A few recent highlights:


On Monday, Cristine and I went to the London Chocolate Festival - aka the best idea anyone has ever had ever.
Chocolate! Free samples!

There were about 20 booths from different chocolate shops throughout England, all of them showing some seriously impressive displays of chocolate and offering some seriously impressive displays of free samples.

Chocolate shoes!

In addition to the booths, there were also "tutored tastings" or demonstrations every hour - we got to try and learn about a range of South American chocolates, and learn how to make raw chocolate "on the hob." Brilliant!

On what would turn out to be a completely different note, Mitch and I found a chabad house in South Kensington to go to for a passover seder Monday night. Neither of us were particularly jazzed about the evening, but we had to be good jews and better to have an uncomfortable passover than none at all.

False. The evening started out with us showing up at the rabbi's house when the seder was actually elsewhere, the hurried and half-dressed rabbi mistaking us for a married couple, and the evening only got more awkward from there.

The seder was enormous, and held in a college auditorium. The seder plates hardly deserved to be called seder plates - plastic plates with some lettuce and a questionable item as shank bone thrown on entirely unceremoniously. The prayers were mumbled through in typical Jewish fashion (with an odd moment of repeating the four questions twice...for no apparent reason). A mere 45 minutes later, the most poorly organized system for distributing food began, and we realized the telling of the story of passover had been completely neglected. Flipping through our haggadahs, we couldn't find it anywhere. The blatantly nervous rabbi hadn't failed to accompany the eating of the hillel sandwich with the full history of the etymology of the word sandwich, but not once was it explained why we're all being forced to eat matzo in the first place. To top off the bizarre evening, the vegetarian entree of the evening was half an avocado. You could have roasted potatoes, beets, and half an avocado. Really?

But it's okay, because last night Mitch and I decided to set things aright Jew-wise. We took a field trip to a Sainsbury's in a Jewish area, stocked up on kosher food, and got all the fixings for a proper passover feast. The rest of the day was spent in a manner that would make any jewish grandmother proud, making the flat kitchen smell like a jewish home with homemade chicken soup and other various dishes. Also, we encountered a Swede.

No, not that kind


That kind

Apparently, here in Britishland, eggplants = aubergines, cucumbers = courgettes, and rutabagas = swedes.
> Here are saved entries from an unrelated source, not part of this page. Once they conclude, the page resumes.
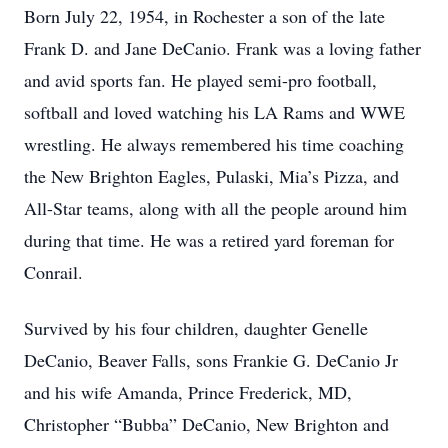
Born July 22, 1954, in Rochester a son of the late
Frank D. and Jane DeCanio. Frank was a loving father
and avid sports fan. He played semi-pro football,
softball and loved watching his LA Rams and WWE
wrestling. He always remembered his time coaching
the New Brighton Eagles, Pulaski, Mia’s Pizza, and
All-Star teams, along with all the people around him
during that time. He was a retired yard foreman for
Conrail.
Survived by his four children, daughter Genelle
DeCanio, Beaver Falls, sons Frankie G. DeCanio Jr
and his wife Amanda, Prince Frederick, MD,
Christopher “Bubba” DeCanio, New Brighton and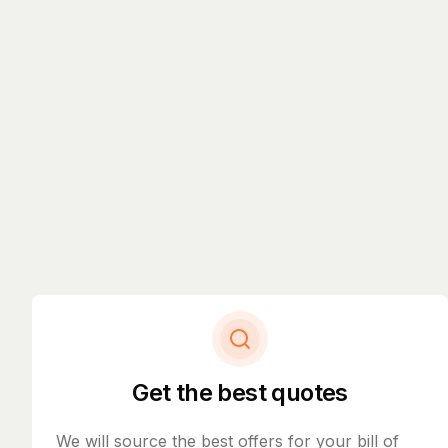
Get the best quotes
We will source the best offers for your bill of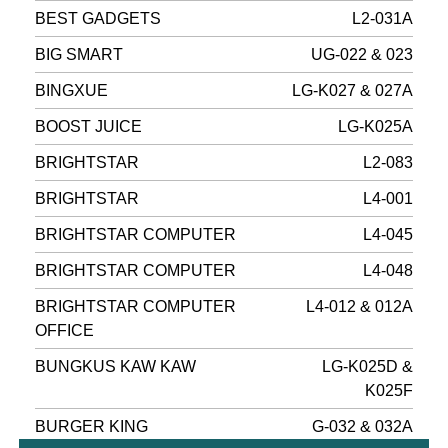
BEST GADGETS
L2-031A
BIG SMART
UG-022 & 023
BINGXUE
LG-K027 & 027A
BOOST JUICE
LG-K025A
BRIGHTSTAR
L2-083
BRIGHTSTAR
L4-001
BRIGHTSTAR COMPUTER
L4-045
BRIGHTSTAR COMPUTER
L4-048
BRIGHTSTAR COMPUTER
L4-012 & 012A
OFFICE
BUNGKUS KAW KAW
LG-K025D &
K025F
BURGER KING
G-032 & 032A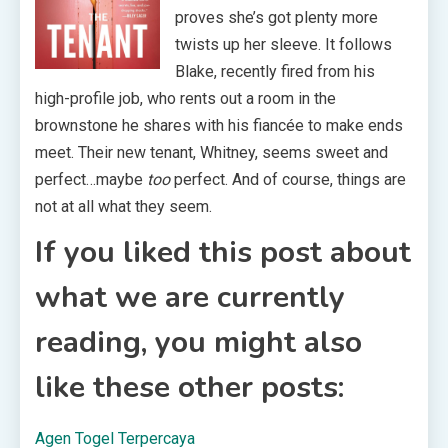
proves she’s got plenty more
twists up her sleeve. It follows
Blake, recently fired from his
high-profile job, who rents out a room in the
brownstone he shares with his fiancée to make ends
meet. Their new tenant, Whitney, seems sweet and
perfect…maybe
too
perfect. And of course, things are
not at all what they seem.
If you liked this post about
what we are currently
reading, you might also
like these other posts:
Agen Togel Terpercaya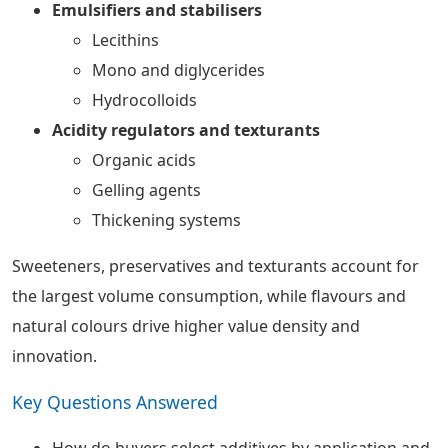
Emulsifiers and stabilisers
Lecithins
Mono and diglycerides
Hydrocolloids
Acidity regulators and texturants
Organic acids
Gelling agents
Thickening systems
Sweeteners, preservatives and texturants account for
the largest volume consumption, while flavours and
natural colours drive higher value density and
innovation.
Key Questions Answered
How do buyers select additives by application and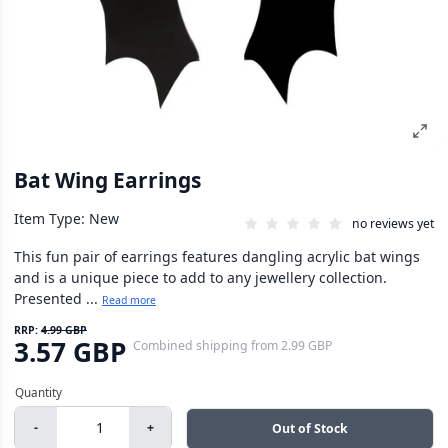
Bat Wing Earrings
Item Type: New
no reviews yet
This fun pair of earrings features dangling acrylic bat wings
and is a unique piece to add to any jewellery collection.
Presented ...
Read more
RRP:
4.99 GBP
3.57 GBP
Combined shipping
from
2.99 GBP
-
+
Out of Stock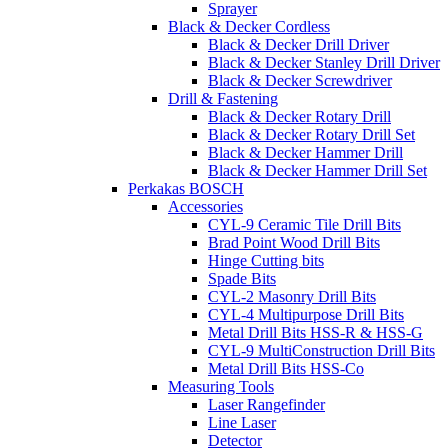
Sprayer
Black & Decker Cordless
Black & Decker Drill Driver
Black & Decker Stanley Drill Driver
Black & Decker Screwdriver
Drill & Fastening
Black & Decker Rotary Drill
Black & Decker Rotary Drill Set
Black & Decker Hammer Drill
Black & Decker Hammer Drill Set
Perkakas BOSCH
Accessories
CYL-9 Ceramic Tile Drill Bits
Brad Point Wood Drill Bits
Hinge Cutting bits
Spade Bits
CYL-2 Masonry Drill Bits
CYL-4 Multipurpose Drill Bits
Metal Drill Bits HSS-R & HSS-G
CYL-9 MultiConstruction Drill Bits
Metal Drill Bits HSS-Co
Measuring Tools
Laser Rangefinder
Line Laser
Detector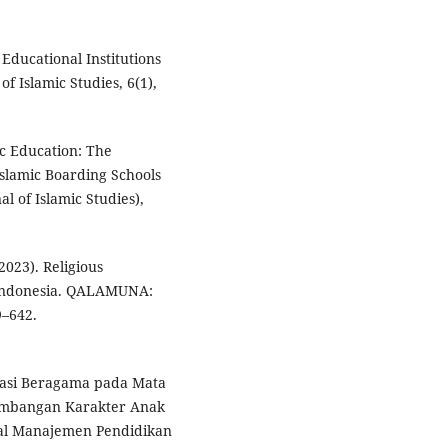
c Educational Institutions
f Islamic Studies, 6(1),
mic Education: The
slamic Boarding Schools
al of Islamic Studies),
2023). Religious
n Indonesia. QALAMUNA:
9–642.
rasi Beragama pada Mata
gembangan Karakter Anak
nal Manajemen Pendidikan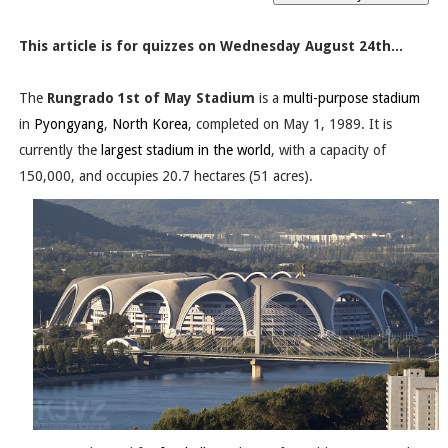
This article is for quizzes on Wednesday August 24th...
The
Rungrado 1st of May Stadium
is a
multi-purpose stadium
in
Pyongyang
,
North Korea
, completed on May 1, 1989. It is
currently the
largest stadium in the world
, with a capacity of
150,000, and occupies 20.7 hectares (51 acres).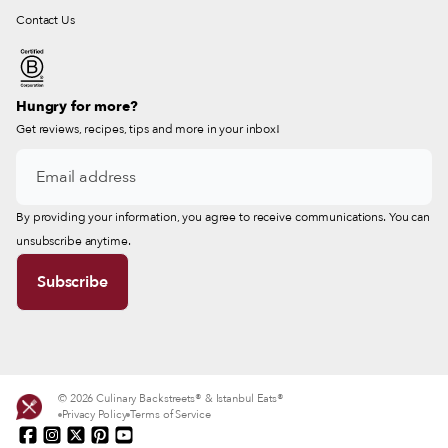
Contact Us
Hungry for more?
Get reviews, recipes, tips and more in your inbox!
By providing your information, you agree to receive communications. You can
unsubscribe anytime.
© 2026 Culinary Backstreets® & Istanbul Eats®
Privacy Policy
Terms of Service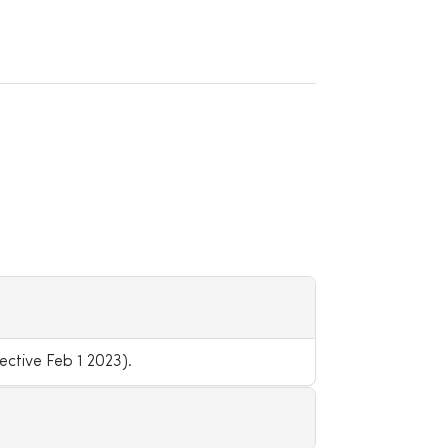
ctive Feb 1 2023).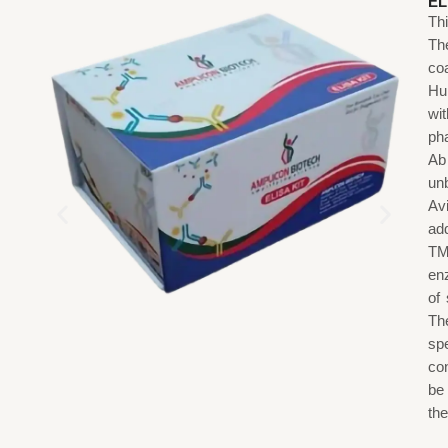
EL
Th
The
co
Hu
wi
ph
Ab
un
Av
ad
TM
en
of 
T
sp
co
be
the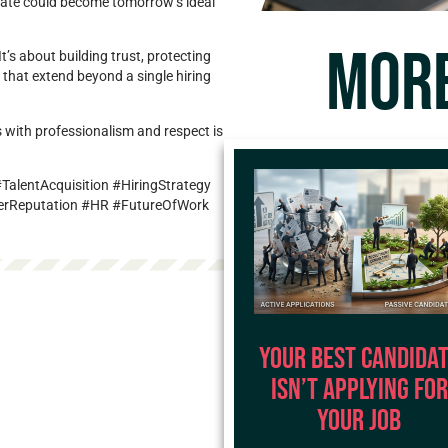
idate could become tomorrow’s ideal
MORE
t’s about building trust, protecting
 that extend beyond a single hiring
 with professionalism and respect is
alentAcquisition #HiringStrategy
erReputation #HR #FutureOfWork
Your Best Candida
Isn’t Applying for
Your Job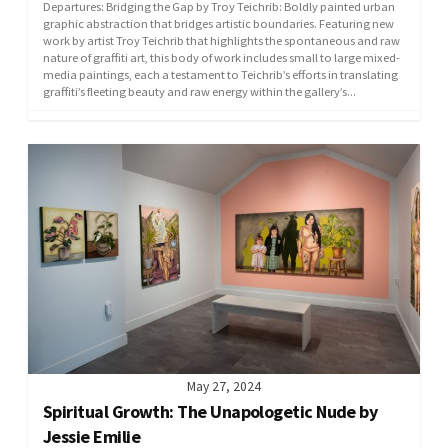
Departures: Bridging the Gap by Troy Teichrib: Boldly painted urban
graphic abstraction that bridges artistic boundaries. ​Featuring new
work by artist Troy Teichrib that highlights the spontaneous and raw
nature of graffiti art, this body of work includes small to large mixed-
media paintings, each a testament to Teichrib’s efforts in translating
graffiti’s fleeting beauty and raw energy within the gallery’s...
May 27, 2024
Spiritual Growth: The Unapologetic Nude by
Jessie Emilie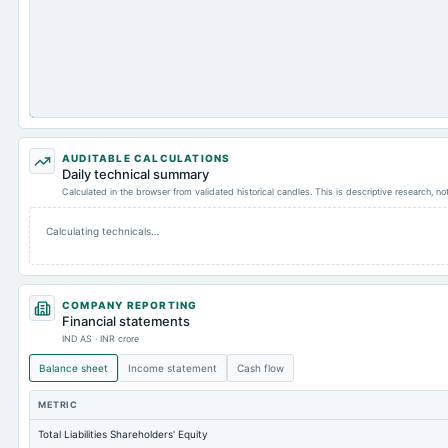
AUDITABLE CALCULATIONS
Daily technical summary
Calculated in the browser from validated historical candles. This is descriptive research, n
Calculating technicals…
COMPANY REPORTING
Financial statements
IND AS · INR crore
Balance sheet
Income statement
Cash flow
METRIC
Total Liabilities Shareholders' Equity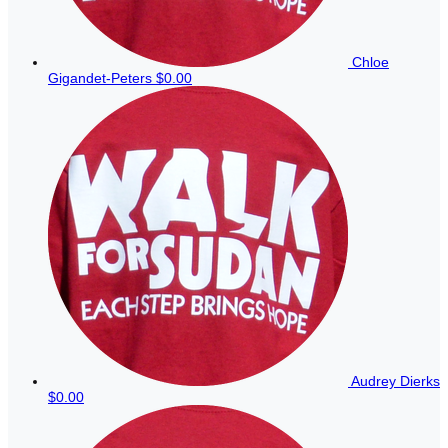
Chloe
Gigandet-Peters
$0.00
Audrey Dierks
$0.00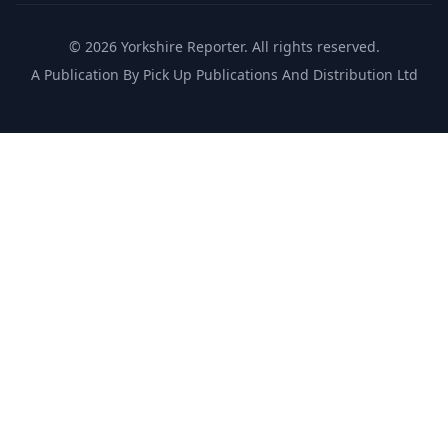
©
2026
Yorkshire Reporter. All rights reserved.
A Publication By Pick Up Publications And Distribution Ltd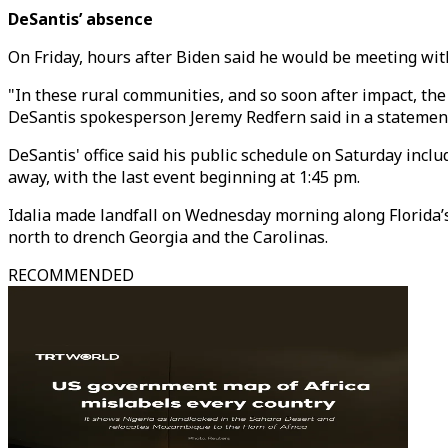
DeSantis’ absence
On Friday, hours after Biden said he would be meeting with
"In these rural communities, and so soon after impact, th
DeSantis spokesperson Jeremy Redfern said in a statemen
DeSantis' office said his public schedule on Saturday inc
away, with the last event beginning at 1:45 pm.
Idalia made landfall on Wednesday morning along Florida’
north to drench Georgia and the Carolinas.
RECOMMENDED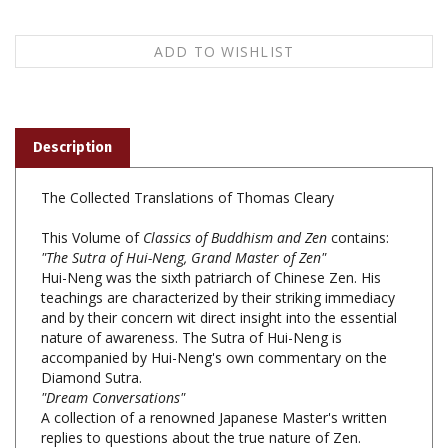
Description
The Collected Translations of Thomas Cleary
This Volume of
Classics of Buddhism and Zen
contains:
"The Sutra of Hui-Neng, Grand Master of Zen"
Hui-Neng was the sixth patriarch of Chinese Zen. His
teachings are characterized by their striking immediacy
and by their concern wit direct insight into the essential
nature of awareness. The Sutra of Hui-Neng is
accompanied by Hui-Neng's own commentary on the
Diamond Sutra.
"Dream Conversations"
A collection of a renowned Japanese Master's written
replies to questions about the true nature of Zen.
"Kensho, the Heart of Zen"
Included here are some of the important texts focusing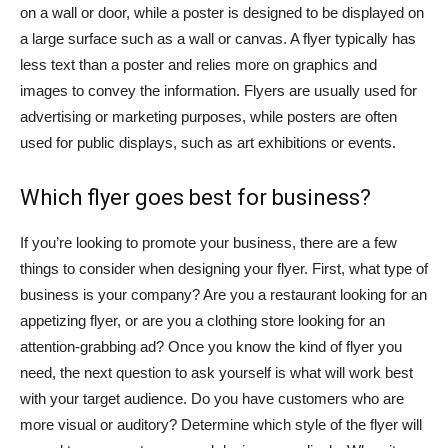
on a wall or door, while a poster is designed to be displayed on
a large surface such as a wall or canvas. A flyer typically has
less text than a poster and relies more on graphics and
images to convey the information. Flyers are usually used for
advertising or marketing purposes, while posters are often
used for public displays, such as art exhibitions or events.
Which flyer goes best for business?
If you’re looking to promote your business, there are a few
things to consider when designing your flyer. First, what type of
business is your company? Are you a restaurant looking for an
appetizing flyer, or are you a clothing store looking for an
attention-grabbing ad? Once you know the kind of flyer you
need, the next question to ask yourself is what will work best
with your target audience. Do you have customers who are
more visual or auditory? Determine which style of the flyer will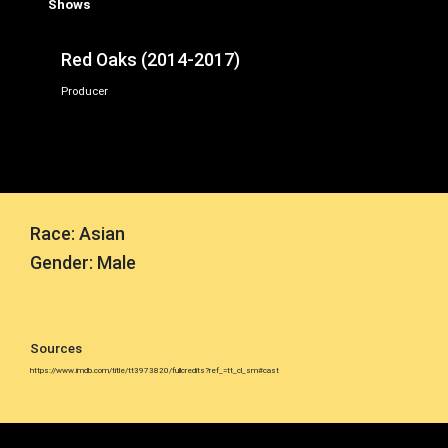
Shows
Red Oaks (2014-2017)
Producer
Race: Asian
Gender: Male
Sources
https://www.imdb.com/title/tt3973820/fullcredits?ref_=tt_cl_sm#cast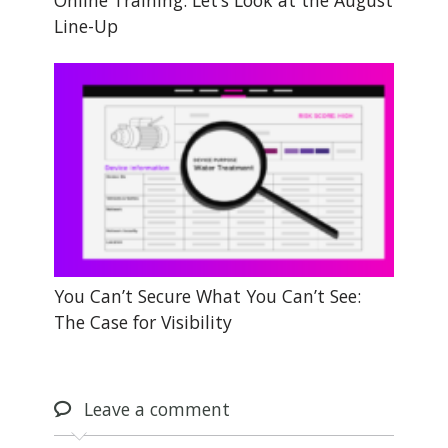
Online Training: Let’s Look at the August
Line-Up
You Can’t Secure What You Can’t See:
The Case for Visibility
Leave
a comment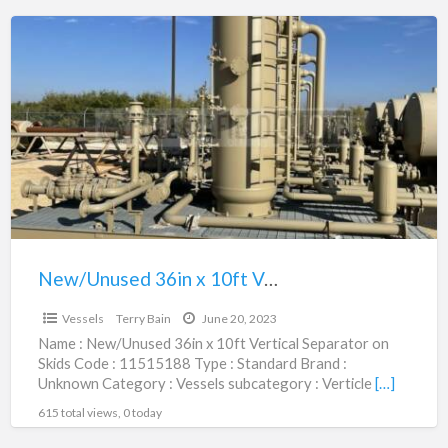
New/Unused
36in
x
10ft
Vertical
Separator
on
Skids
|
11515188
New/Unused 36in x 10ft Vertical Separator on Skids | 11515188
$82,500.00
Vessels
Terry Bain
June 20, 2023
Name : New/Unused 36in x 10ft Vertical Separator on
Skids Code : 11515188 Type : Standard Brand :
Unknown Category : Vessels subcategory : Verticle
[…]
615 total views, 0 today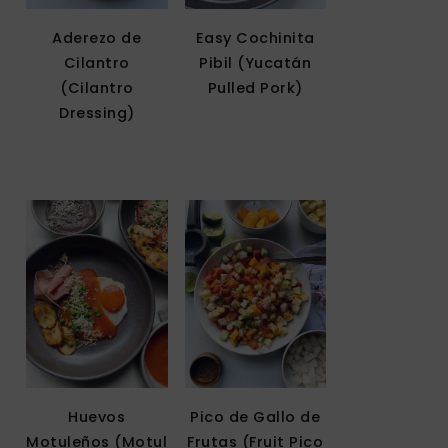
Aderezo de
Easy Cochinita
Cilantro
Pibil (Yucatán
(Cilantro
Pulled Pork)
Dressing)
Huevos
Pico de Gallo de
Motuleños (Motul
Frutas (Fruit Pico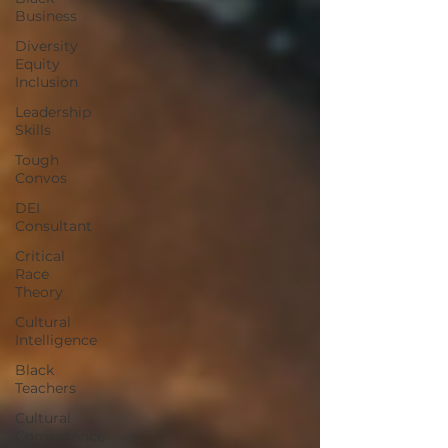
Business
Diversity
Equity
Inclusion
Leadership
Skills
Tough
Convos
DEI
Consultant
Critical
Race
Theory
Cultural
Intelligence
Black
Teachers
Cultural
Competence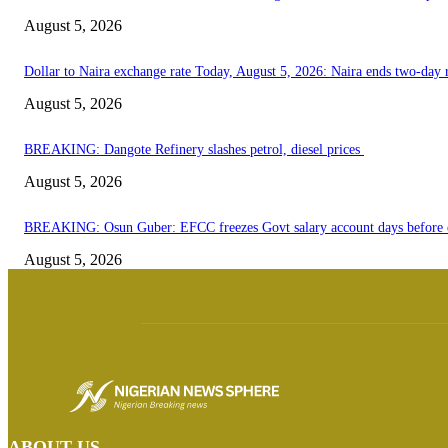
August 5, 2026
Dollar to Naira exchange rate Today, August 5, 2026: Naira ends two-day ra
August 5, 2026
BREAKING: Dangote Refinery slashes petrol, diesel prices
August 5, 2026
BREAKING: Osun Guber: EFCC freezes Govt salary account days before e
August 5, 2026
ABOUT US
Fun fact for you.

After finding a haggadah online and making this seder plate

This seder plate is, believe it or not, better than the one at chabad

we proceeded to have a damn good seder. The passover story might have gotten a little colloquial, and some prayers may have been said in English rather than Hebrew, but in the end we proved that we are well on our way to becoming some quality jewish grandparents someday.

2 comments:

  1. Can Jewish grandmothers be ballers? Because we're both, now.

    ReplyDelete
  2. is there a jewish grandmother who isn't a baller?